También aquella noche dormí como un lirón y me desperté alegre y reposado. Pasé el domingo en la playa leyendo, zambulléndome en el agua y untándome con la crema protectora que me había dejado la señora de la papiroflexia.
A las siete, con el sol que todavía calentaba, tomé la última ducha, pasé por la pensión para recoger el equipaje y regresé a Bari.
Estaba a pocos kilómetros de casa cuando desde el móvil, en el fondo de la bolsa, se oyó la señal de recepción de un mensaje. Sentía curiosidad, porque hacía mucho tiempo que no recibía mensajes. Entonces me paré en una gasolinera, saqué el móvil y me esforcé para recordar cómo se leían los mensajes, pues no lo había hecho realmente en mucho tiempo. Tras un momento lo logré. El mensaje decía lo siguiente:
Explicarlo sería demasiado largo ahora.
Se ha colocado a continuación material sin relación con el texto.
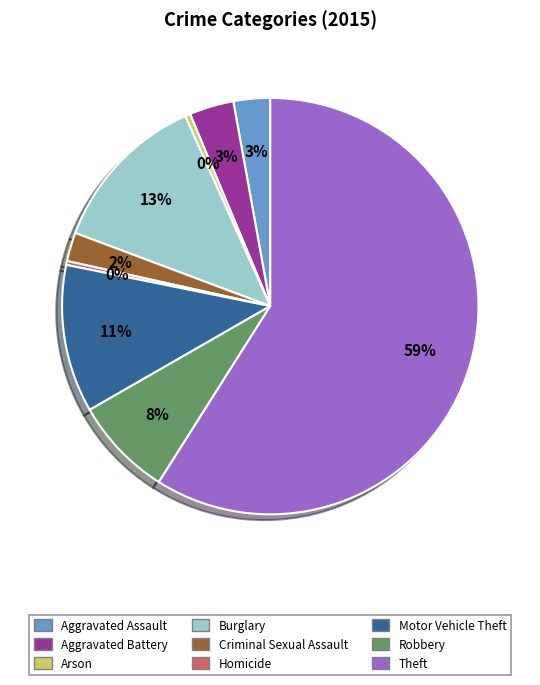

The Burglary slice represents 13% of the pie. True or false?

True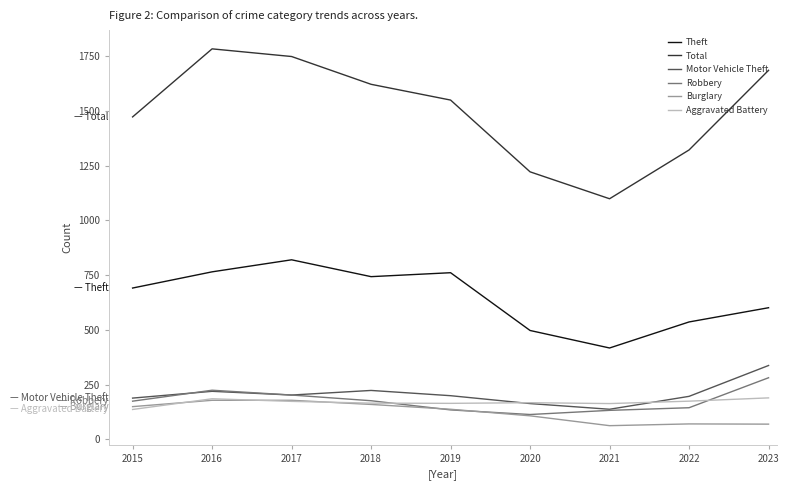

Which series has the widest spread of values?

Total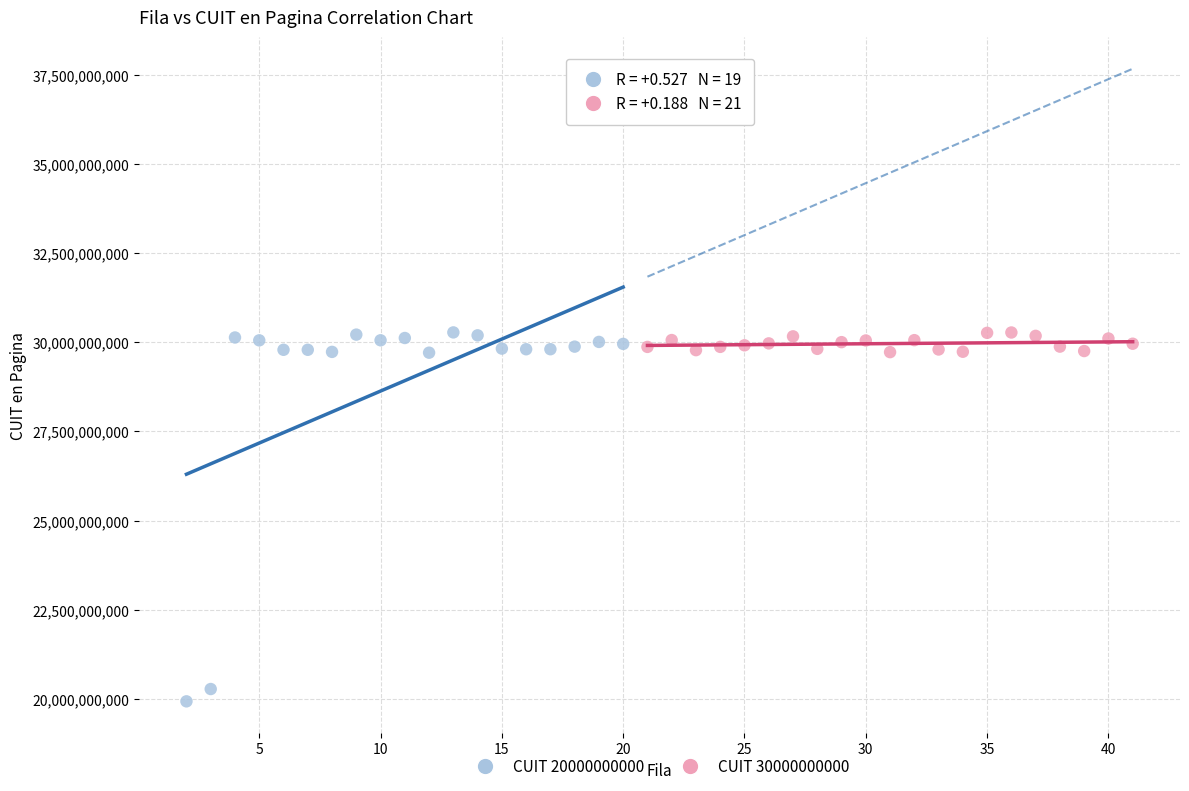

Which series has the largest Y range (max minus min)?

CUIT 20000000000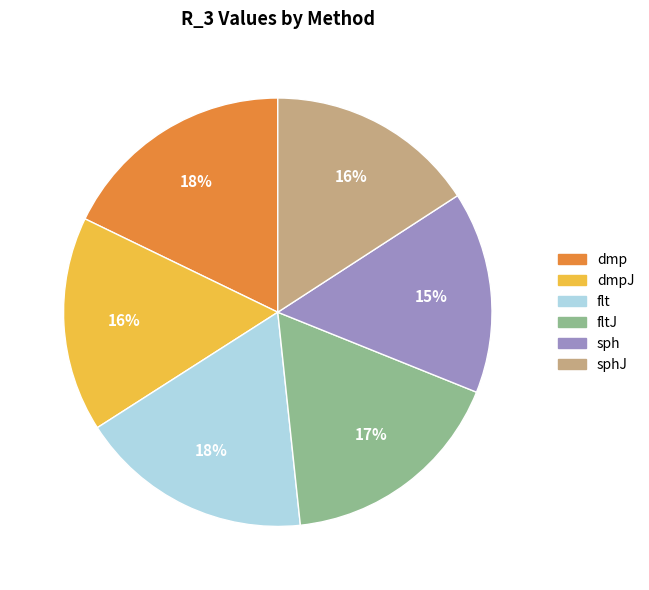

Is there a majority slice in this chart?

No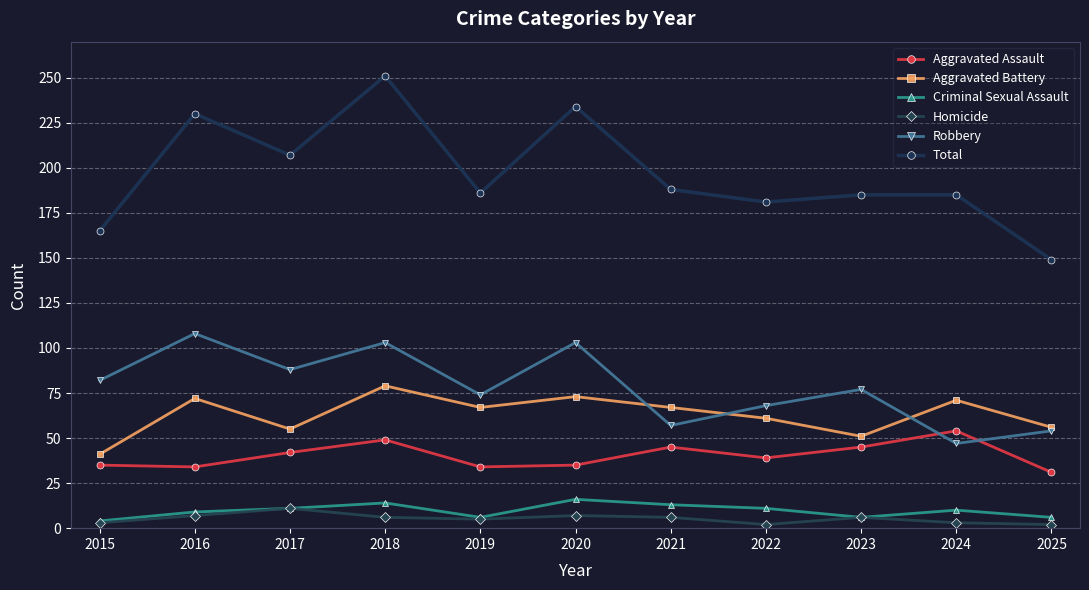

The value of Aggravated Assault at 2016 is 34. True or false?

True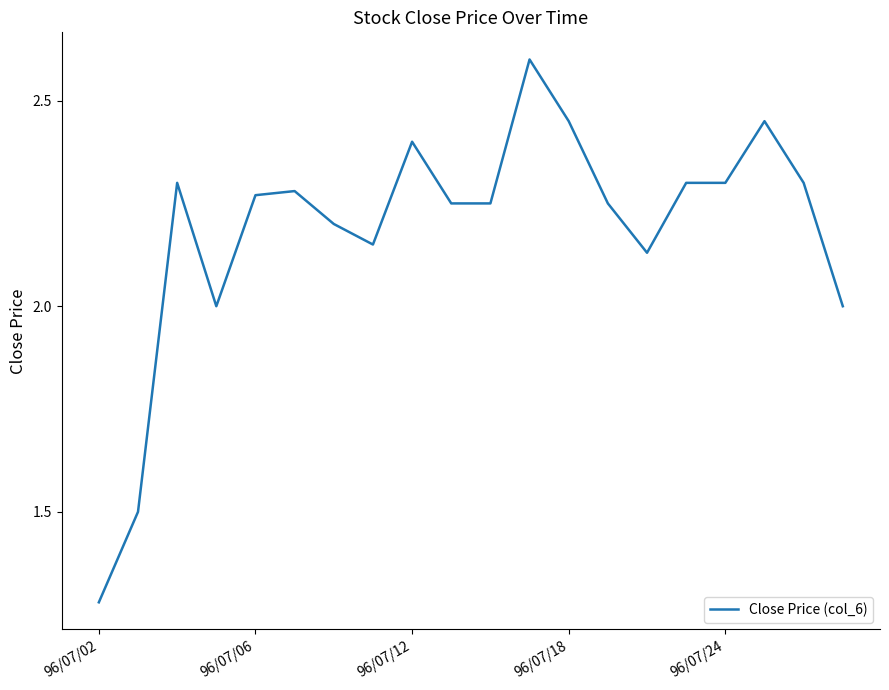

Does the chart have visible grid lines?

No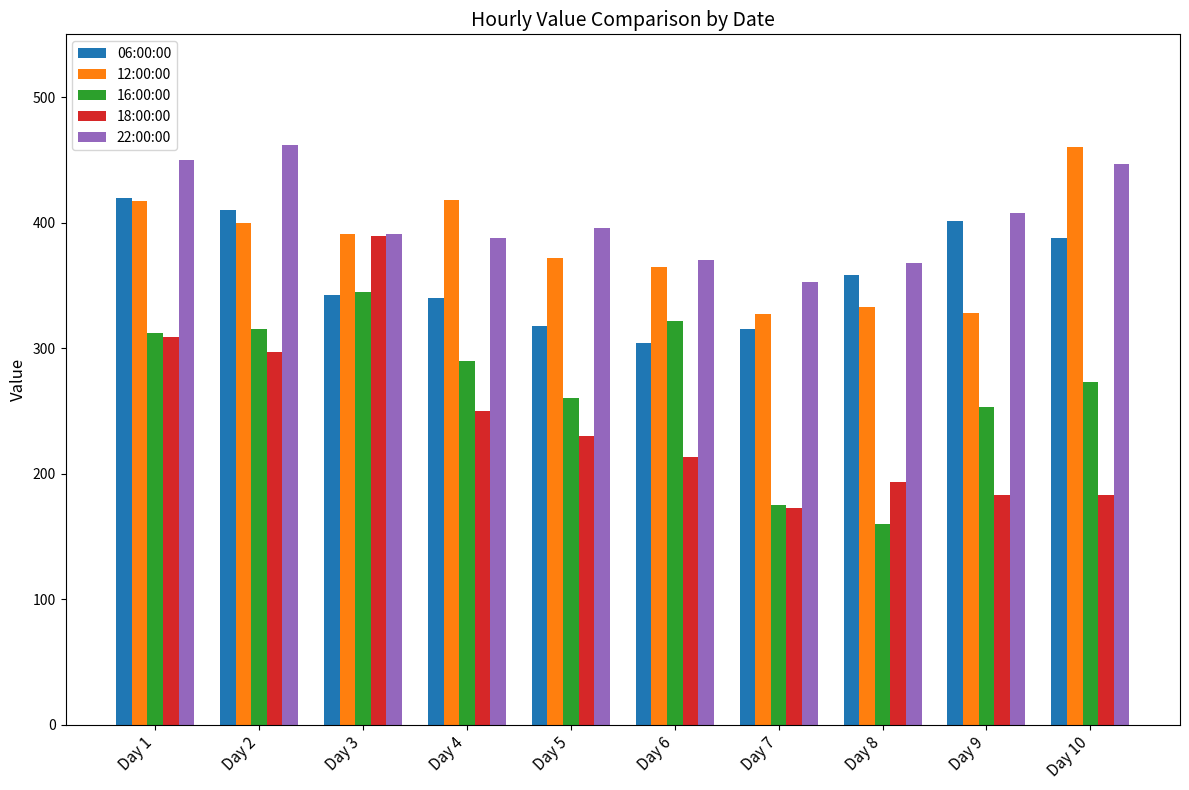

What is the sum of all 12:00:00 values?

3811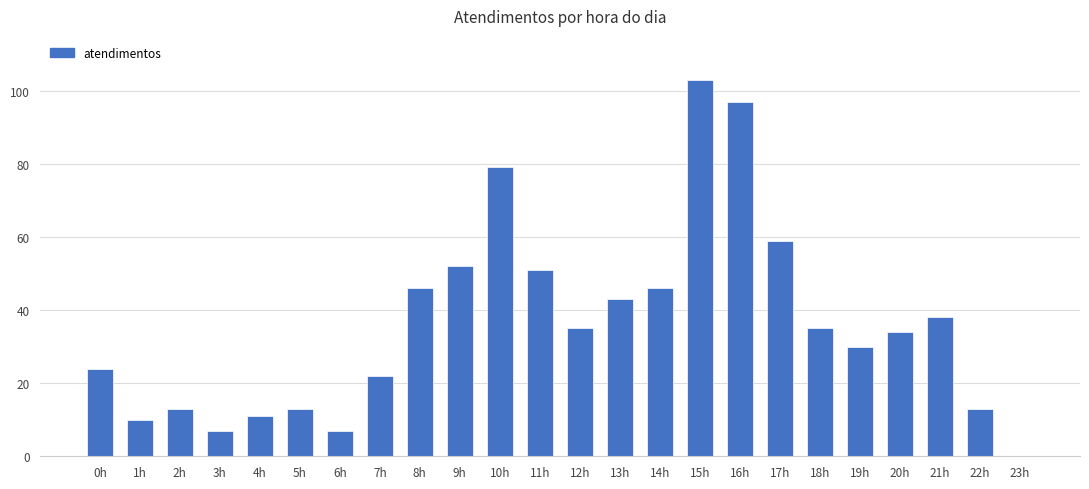

Between 16h and 9h, which is larger?

16h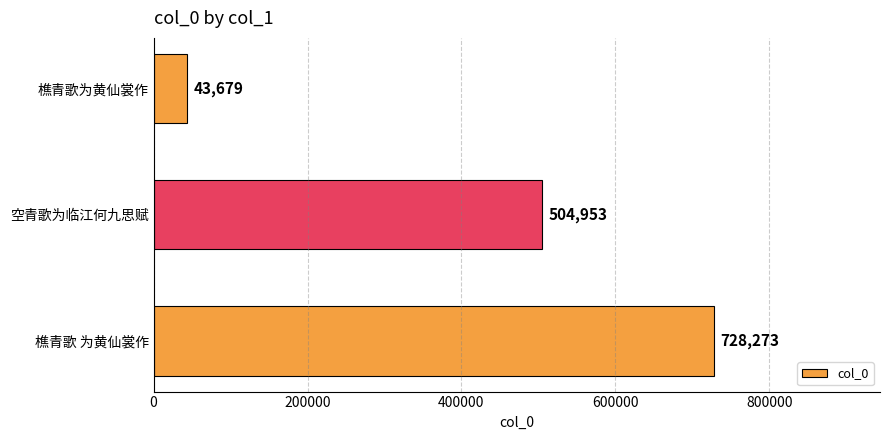

At which label is the value closest to 385976?

空青歌为临江何九思赋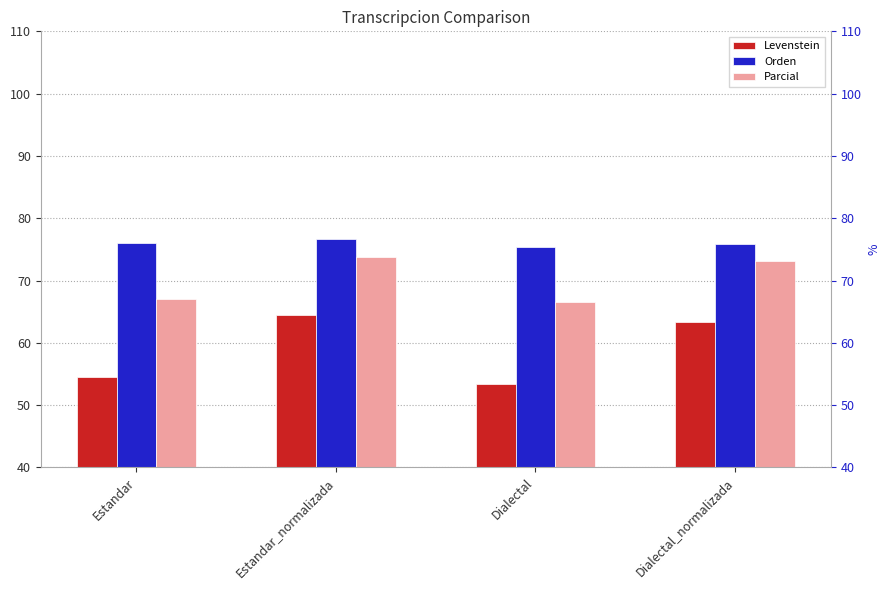

List the series in order of their peak value, highest first.

Orden, Parcial, Levenstein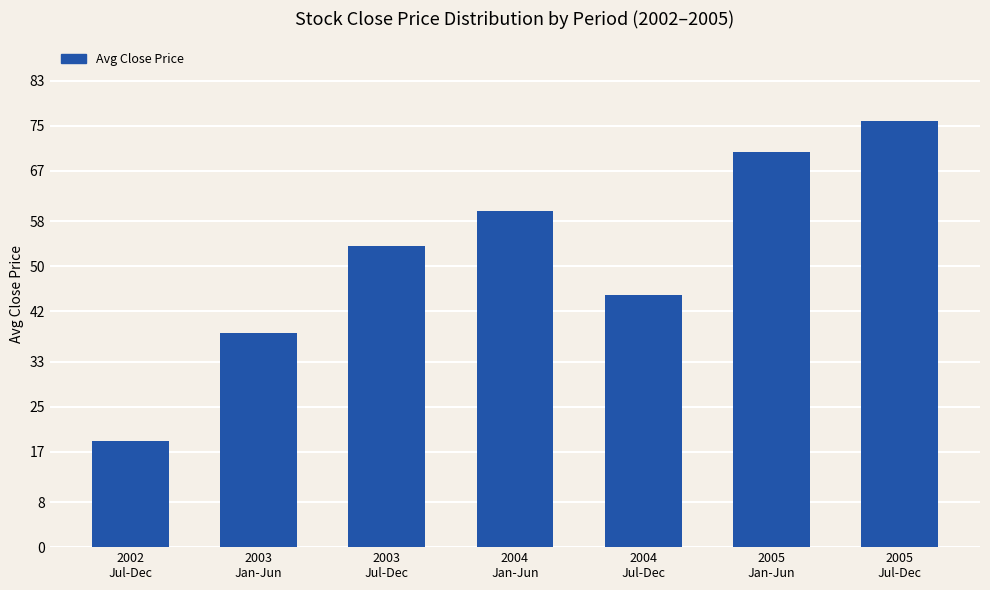

Which has a higher value, 2003
Jul-Dec or 2003
Jan-Jun?

2003
Jul-Dec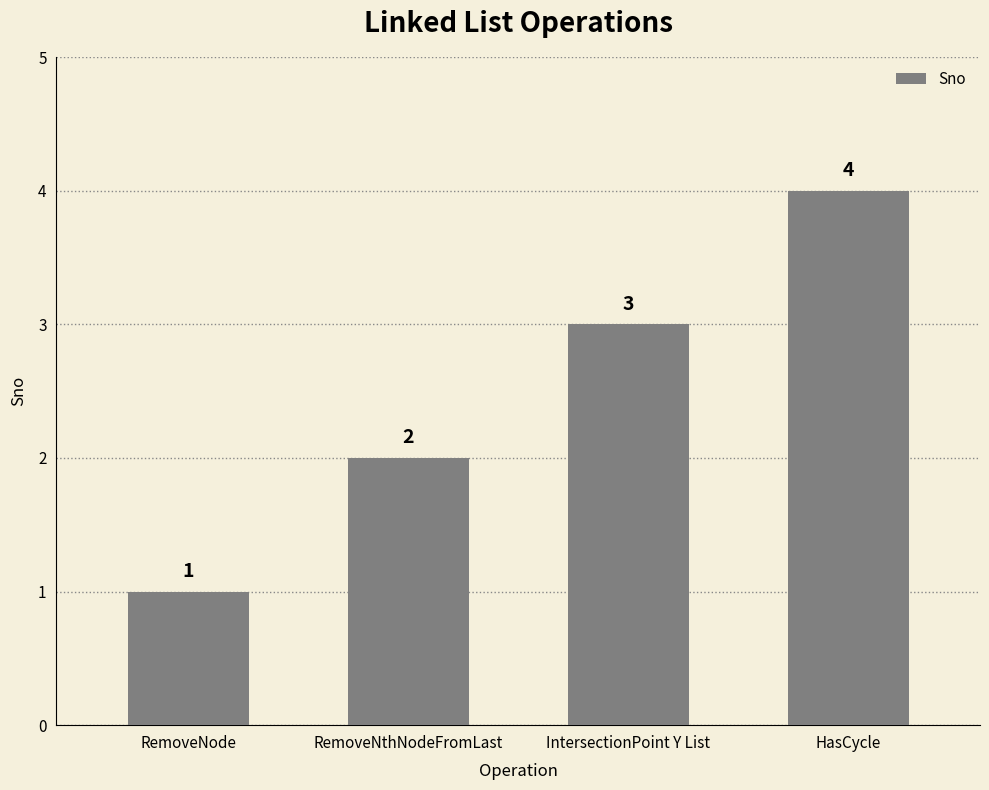

Between RemoveNode and RemoveNthNodeFromLast, which is larger?

RemoveNthNodeFromLast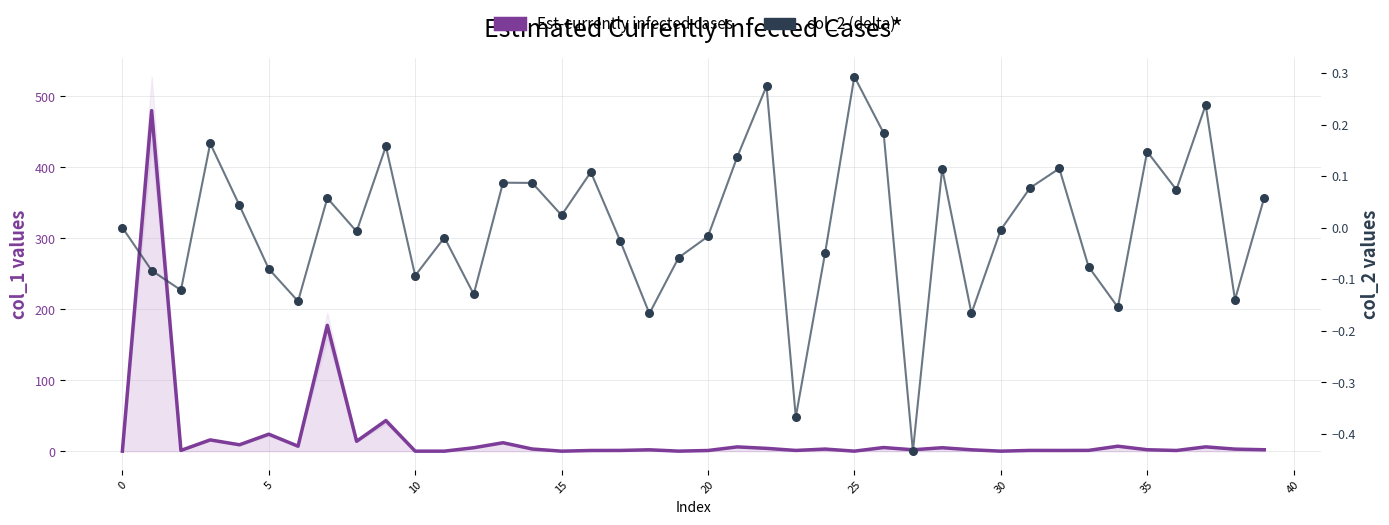

Which series contains the highest Y value?

Est-currently infected cases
O sea que no intentes comprender. Vero sentía la necesidad de decirte, ahora, que haberte conocido ha sido una de las cosas más hermosas que nunca me han sucedido. M.
Me quedé de piedra examinando aquellas palabras durante unos momentos y luego me dirigí hacia casa. Pasados unos minutos apagué el aire acondicionado y bajé las ventanillas. Se estaba levantando el mistral, que barría el aire húmedo.
No sabía si era aquel viento el que me provocaba escalofríos sobre la piel caliente por el sol mientras volvía a casa con las ventanillas bajadas. En los altavoces sonaba la voz de Rod Stewart, que cantaba I don't wanna talk about it, y yo pensaba en las palabras de aquel mensaje y también en muchas más cosas.
No sé si era el viento el que me provocaba aquellos escalofríos sobre la piel.